── STUDY TEXT ──

Add dominant resource fairness (#2614)

* Move fair share comp. into context * Avoid evicting queues below their fair share * Add tests * Comment * Comment * Initial commit * Cleanup * Add missing config * Comments * Cleanup * Consider queues with queued/running jobs for fairness
armadaproject · Jun 28, 2023 · 6cc7e56 · 6cc7e56
1 parent dac1cf3
commit 6cc7e56
Show file tree

Hide file tree

Showing 8 changed files with 140 additions and 34 deletions.
diff --git a/config/armada/config.yaml b/config/armada/config.yaml
@@ -31,6 +31,13 @@ eventsApiRedis:
   poolSize: 1000
 scheduling:
   enableAssertions: true
+  fairnessModel: "AssetFairness"
+  dominantResourceFairnessResourcesToConsider:
+    - "cpu"
+    - "memory"
+    - "nvidia.com/gpu"
+  resourceScarcity:
+    cpu: 1.0
   preemption:
     nodeEvictionProbability: 1.0
     nodeOversubscriptionEvictionProbability: 1.0
@@ -43,8 +50,8 @@ scheduling:
         priority: 1000
         preemptible: false
         maximumResourceFractionPerQueue:
-          memory: 0.99
-          cpu: 0.99
+          memory: 1.0
+          cpu: 1.0
       armada-preemptible:
         priority: 1000
         preemptible: true
@@ -54,7 +61,7 @@ scheduling:
   maxExtraNodesToConsider: 1
   maximumResourceFractionToSchedule:
     memory: 1.0
-    cpu: 1.0    
+    cpu: 1.0
   maxJobSchedulingContextsPerExecutor: 10000
   lease:
     expireAfter: 15m
@@ -69,11 +76,6 @@ scheduling:
       value: "true"
       effect: "NoSchedule"
   defaultJobTolerationsByPriorityClass:
-    "":
-      - key: "armadaproject.io/pc-armada-default"
-        operator: "Equal"
-        value: "true"
-        effect: "NoSchedule"
     armada-default:
       - key: "armadaproject.io/pc-armada-default"
         operator: "Equal"
@@ -85,8 +87,6 @@ scheduling:
         value: "true"
         effect: "NoSchedule"
   maxRetries: 5
-  resourceScarcity:
-    cpu: 1.0
   maxPodSpecSizeBytes: 65535
   minJobResources:
     memory: 1Mi

diff --git a/config/scheduler/config.yaml b/config/scheduler/config.yaml
@@ -49,6 +49,13 @@ grpc:
 scheduling:
   executorTimeout: 10m
   enableAssertions: true
+  fairnessModel: "AssetFairness"

───

PARTS OF THE EXERCISE
a. Using the commit diff, decide whether each statement agrees with it: (i) the commit changes 8 files; (ii) the commit sets fairnessModel to "DominantResourceFairness" in config/armada/config.yaml; (iii) under maximumResourceFractionPerQueue, the memory value goes from 0.99 to 1.0. Answer yes or no for each and quote the deciding words.
b. Output, as a numbered list, the lines of the rows starting with the line containing "left shoulder: (416, 188, 3)" and going on through the line containing "left ankle: (856, 343, -11)", leaving out any blank lines.

── DATA SUPPLIED ──

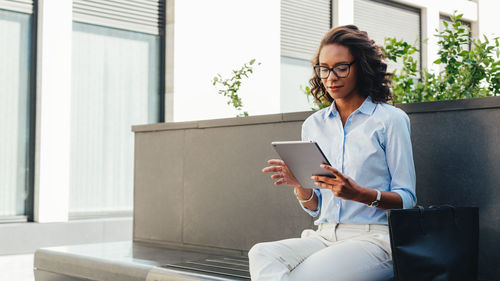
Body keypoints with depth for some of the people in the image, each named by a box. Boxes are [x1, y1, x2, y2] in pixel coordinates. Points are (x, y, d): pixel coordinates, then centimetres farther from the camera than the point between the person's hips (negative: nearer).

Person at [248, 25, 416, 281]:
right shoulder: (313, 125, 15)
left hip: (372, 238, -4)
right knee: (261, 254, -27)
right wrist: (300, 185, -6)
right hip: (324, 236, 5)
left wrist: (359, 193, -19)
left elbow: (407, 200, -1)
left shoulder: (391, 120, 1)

───
── DATA SUPPLIED ──

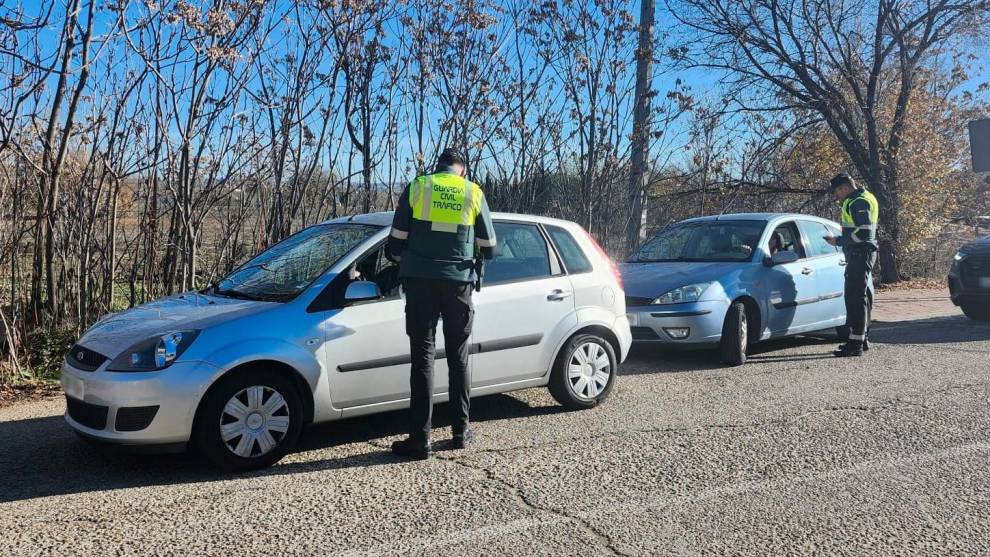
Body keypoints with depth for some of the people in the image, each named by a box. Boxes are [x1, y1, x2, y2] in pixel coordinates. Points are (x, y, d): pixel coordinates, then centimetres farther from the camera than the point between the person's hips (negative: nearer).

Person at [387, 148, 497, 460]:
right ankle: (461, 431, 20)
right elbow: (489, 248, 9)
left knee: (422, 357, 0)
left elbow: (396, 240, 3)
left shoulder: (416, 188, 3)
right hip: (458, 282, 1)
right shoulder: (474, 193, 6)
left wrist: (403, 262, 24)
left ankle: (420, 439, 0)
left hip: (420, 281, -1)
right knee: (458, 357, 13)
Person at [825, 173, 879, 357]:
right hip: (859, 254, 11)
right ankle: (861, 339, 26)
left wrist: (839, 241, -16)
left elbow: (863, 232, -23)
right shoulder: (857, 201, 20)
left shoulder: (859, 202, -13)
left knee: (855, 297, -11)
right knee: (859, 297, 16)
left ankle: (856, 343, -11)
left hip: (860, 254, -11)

───
── DATA SUPPLIED ──

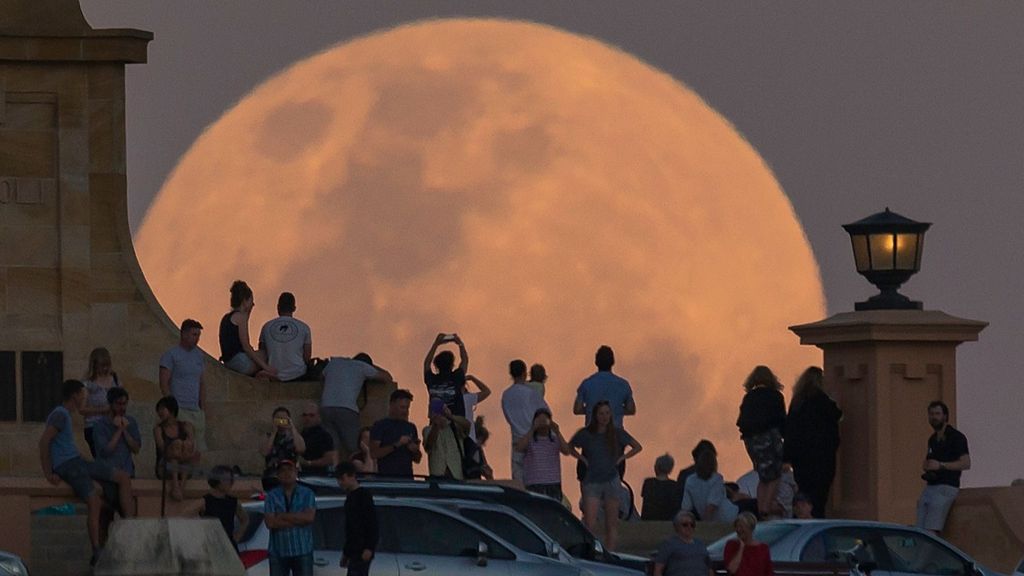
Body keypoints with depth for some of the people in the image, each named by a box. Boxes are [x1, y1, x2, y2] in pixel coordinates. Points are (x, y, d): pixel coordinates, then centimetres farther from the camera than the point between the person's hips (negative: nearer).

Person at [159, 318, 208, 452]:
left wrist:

───

SOLUTIONS
a.
(i) Yes: "Showing 8 changed files with 140 additions and 34 deletions."
(ii) No: "fairnessModel: "AssetFairness""
(iii) Yes: "memory: 0.99" is removed and "memory: 1.0" is added.

b.
1. left shoulder: (416, 188, 3)
2. right hip: (458, 282, 1)
3. right shoulder: (474, 193, 6)
4. left wrist: (403, 262, 24)
5. left ankle: (420, 439, 0)
6. left hip: (420, 281, -1)
7. right knee: (458, 357, 13)
8. Person at [825, 173, 879, 357]:
9. right hip: (859, 254, 11)
10. right ankle: (861, 339, 26)
11. left wrist: (839, 241, -16)
12. left elbow: (863, 232, -23)
13. right shoulder: (857, 201, 20)
14. left shoulder: (859, 202, -13)
15. left knee: (855, 297, -11)
16. right knee: (859, 297, 16)
17. left ankle: (856, 343, -11)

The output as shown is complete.